The share of modern trade in the Indian retail market might be sizeable but due to its omnichannel presence it is gaining traction faster than ever. Currently, the Indian retail market is the fifth-largest in the world, where unorganised retail retains approximately 75% share. In the past two years, modern retail has grown three-fold in size, from Rs 87,100 crore to Rs 171,800 crore. The concept of organised or modern retail started evolving in India mainly due to the change in foreign direct investment (FDI) policies, technological advancements and the changing socio-economic landscape.
Unorganised retail typically consists of local grocery shops, owner-managed retail stores, convenience stores, mom and pop stores, etc. These stores have a larger reach and deeper penetration in the remotest corners. However, these stores don’t have an online presence and are largely successful in Tier II and III cities. In order to compete in the world of omnichannel retailing, traditional players will have to find newer ways to scale their business. So, what strategy can they use to maximise profits and become agile?
The answer is ‘private labels’, also referred to by many as ‘store brands’. Traditional retailers can start their line of private labels in the fast-selling consumer goods category. Due to the low-risk factor, these goods tend to get picked off the shelves faster. The word private label has become quite the buzzword in retail space. But how did it become the global phenomenon that it is today? Private labels were first introduced as low-cost alternatives to high-priced commodities manufactured by big brands.
Cut to the present: the low-price strategy model is only one of the contributing factors for retailers wanting to sell private labels. When retailers directly procure goods from manufacturers, they eliminate the distribution cost. Additionally, this direct channel ensures that procured goods remain of high quality. Private brands are highly customisable and scalable; and perhaps this is one of the reasons why modern retail is thriving today. According to market research, private brand sales increased nearly six times the growth of national brands last year.
Countries like the US, UK, Netherlands, Belgium, Norway and Germany have already adopted private labels as a part of their modern retail strategy. Interestingly enough, modern trade penetration in these countries is also extensively deep. The US retail industry has the biggest share of modern retail sales, at 85%. This is followed by the UK, Germany and France, where the share of modern retail is 80%. India is relatively new to the world of organised retail. When it comes to private labels, only a few big-box retailers and e-commerce giants have embraced it.
Players like Amazon, Flipkart, Grofers, BigBasket and Udaan have already launched their labels across different categories. Only last year, BigBasket revealed that private labels accounted for 35-40% of their profit. Amazon is expecting more than USD 25 billion worth of business from its private label sales in the coming year. Modern retail is expected to double its size in the year 2020 and it will continue to grow due to a deeper connect with the consumers. This growth will change the face of the Indian retail industry.

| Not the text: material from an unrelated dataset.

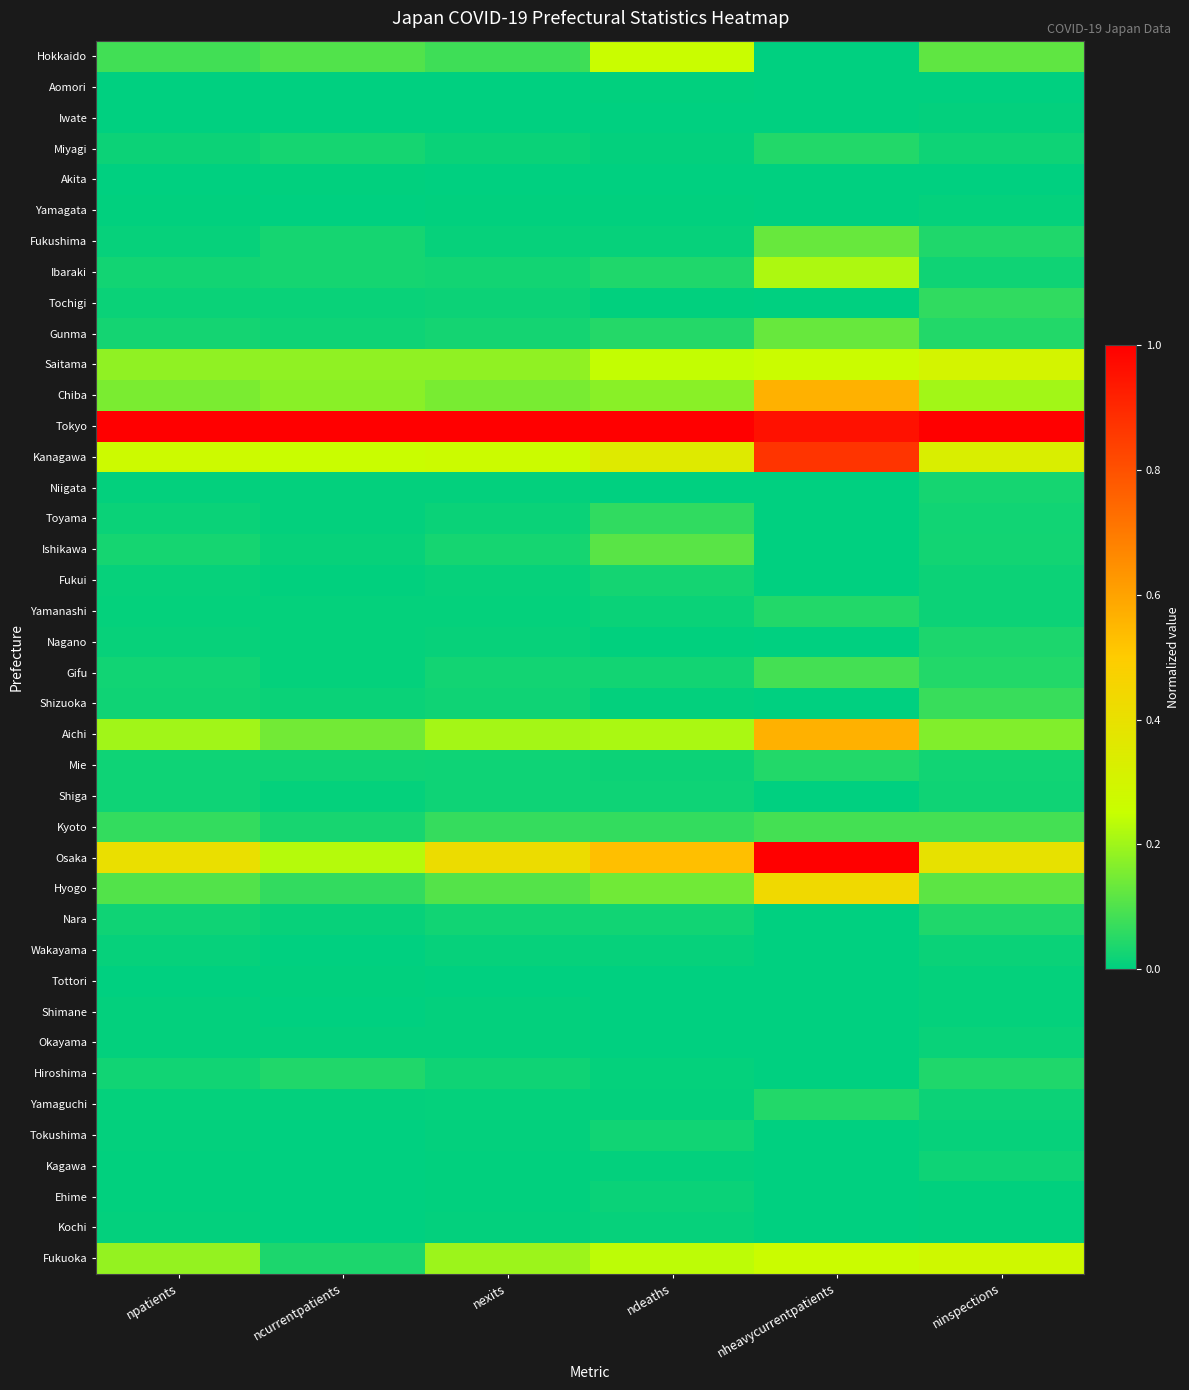

At ninspections, list the series in order from largest to smallest.

Tokyo, Osaka, Kanagawa, Saitama, Fukuoka, Chiba, Aichi, Hokkaido, Hyogo, Kyoto, Shizuoka, Tochigi, Gunma, Gifu, Fukushima, Nara, Hiroshima, Nagano, Niigata, Ishikawa, Mie, Toyama, Ibaraki, Shiga, Kagawa, Miyagi, Yamanashi, Yamaguchi, Fukui, Wakayama, Okayama, Tokushima, Shimane, Tottori, Yamagata, Iwate, Ehime, Kochi, Aomori, Akita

Big-box retailers and e-commerce have already adopted to modern trade practices. Traditional retailers will be posed with the challenge of adapting to this sudden transformation. To carve a niche for themselves, traditional players will certainly venture into modern retail. This is given the fact that private label is a win-win formula for both the consumers and retailers. Retailers would not miss out on the opportunity to scale their operations; instead, it will be interesting to see how these new players create a strategy to embrace private labels.